Le western est un genre fleurissant en bd franco-belge mais encore discret en comics. Canary publié par Delcourt fracasse cette frontière avec un talent visuel indéniable.
Canary, un polar en santiags
Le début de Canary intrigue le lecteur en mélangeant le western et l’enquête. Dans la première scène, un enfant tranche la gorge de son institutrice lors d’une conférence politique dans sa salle de classe. Pourtant, le tueur avait la réputation d’être le seul enfant calme d’une famille violente et mal vue dans la ville. Plus étrange, ce meurtre n’est qu’un exemple d’une épidémie de morts violentes et sans raisons au sein de plusieurs familles. Un enquêteur, le marshal William Holt, rencontre un géologue ayant une hypothèse. Tous ses meurtres se déroulent le long d’une rivière souterraine prenant sa source dans la mine de Canary. De nombreux mystères planent sur cette ville. Le géologue se demande par exemple pourquoi creuser si profondément pour du cuivre. Ce lieu est également très personnel pour Holt : près de la mine, il a abattu un célèbre tueur. Le dernier épisode plonge à la fois aux sources de la mine et aux racines de la crise du héros.
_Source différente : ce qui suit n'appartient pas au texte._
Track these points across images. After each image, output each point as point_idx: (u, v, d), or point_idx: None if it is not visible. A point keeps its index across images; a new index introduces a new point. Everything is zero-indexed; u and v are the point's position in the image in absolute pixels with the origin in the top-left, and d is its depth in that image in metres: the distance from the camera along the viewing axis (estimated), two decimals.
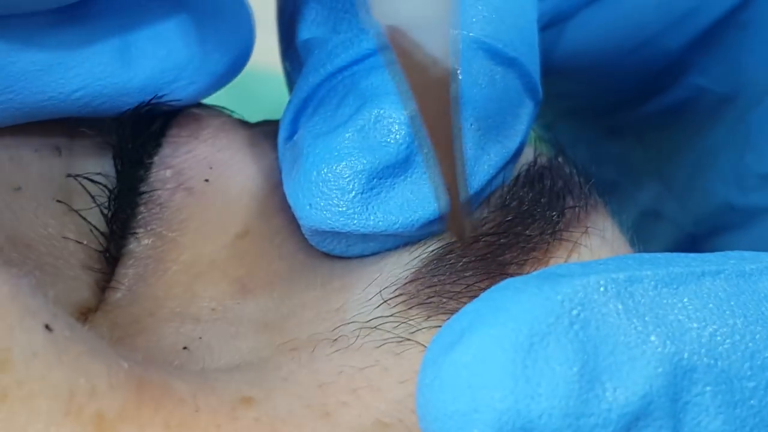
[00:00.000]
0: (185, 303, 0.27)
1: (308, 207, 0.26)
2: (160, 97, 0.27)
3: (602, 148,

Holt est en effet appelé pour rétablir l’ordre et il l’a fait plusieurs fois auparavant. Depuis 1883, l’arrestation d’Hyrum Tell a fait de lui une légende de l’Ouest construite dans des revues bons marché. Il est devenu une star car, quand il va devenir violent, il se cache le visage avec un foulard noir et blanc représentant un cercueil stylisé. Ce personnage pousse Canary vers une réflexion sur le héros masculin. Modèle parfait dans les romans, il jouit de la réputation d’être impitoyable mais ne s’en préoccupe pas. Il est même qualifié par le shérif de « fils de pute » car il refuse l’aide. Plus jeune, Holt voulait instaurer l’ordre pour faciliter la marche de la nation vers le progrès. Depuis, il a perdu ses illusions et fait son boulot en attendant la retraite.
Une œuvre politique au dessin splendide
Deux versions de l’histoire s’opposent dans Canary. Une découverte fait venir du pays entier à Canary des curieux fortunés qui croient au rêve américain d’une fortune rapide et pour tous. Refusant sa mythologie, William Holt tient à la vérité et voulait lutter contre les mensonges médiatiques. Cependant, il a également baissé les bras alors que plusieurs autres personnages veulent se conformer à un modèle qui n’existe pourtant pas dans la réalité. Le maire de Canary préfère garder cette légende qu’il instrumentalise afin de préserver le roman national et pour lutter contre le grand remplacement. Le scénariste montre le formation du mythe en mettant en parallèle des extraits du roman a quatre sous sur Holt et la réalité. Cette légende réduit la violence et supprime les sources d’inquiétude. Pourtant, dans le final, le héros se conforme à sa légende.
Le scénariste fait ainsi un éloge du storytelling et du mythe : la légende sauve le monde ce qui est étrange car ailleurs Snyder veut détruire le mythe de l’Ouest par des taches de sang. Il dénonce le génocide des peuples premiers et leur intégration de force dans la civilisation occidentale. Un enfant n’est pas un innocent mais un monstre qui, sans raison, bascule dans la folie et tue n’importe qui. La famille n’est pas un rempart et la fuite vers l’Ouest est une illusion.
Scott Snyder montre également un Ouest plus varié. Compagnons et acolytes de William Holt lors de l’enquête, l’Afro-Américain Edison Edwards est expert en géologie et Mabel Warren dirige le saloon. Ils croisent des peuples premiers qui sont loin des films. Le rêve de faire fortune se heurte à l’exploitation capitaliste. Hélas, ce message politique est lourdement appuyé. L’adversaire principal associe argent et enfer. La tension et la surprise diminuent dans la deuxième partie du livre.
Le scénariste sait très bien s’entourer. Dan Panosian se charge de l’ensemble des visuels des croquis jusqu’à la couleur dans un style magnifique. L’artiste joue des contrastes entre de multiples traits et l’épure. Il sait être réaliste par la précision des visages ou pour certains éléments : une locomotive, un cactus, le bois du saloon… Cependant, il peut aussi nous choquer quand il montre de face un homme défiguré afin de montrer les ravages de la conquête de l’Ouest. Sa précision anatomique est repoussante.
Le début de Canary mélangeant l’enquête et le western est une belle réflexion sur les mythes de l’Ouest mais la conclusion est plus décevante. Néanmoins, le dessin de Dan Panosian est passionnant de bout en bout.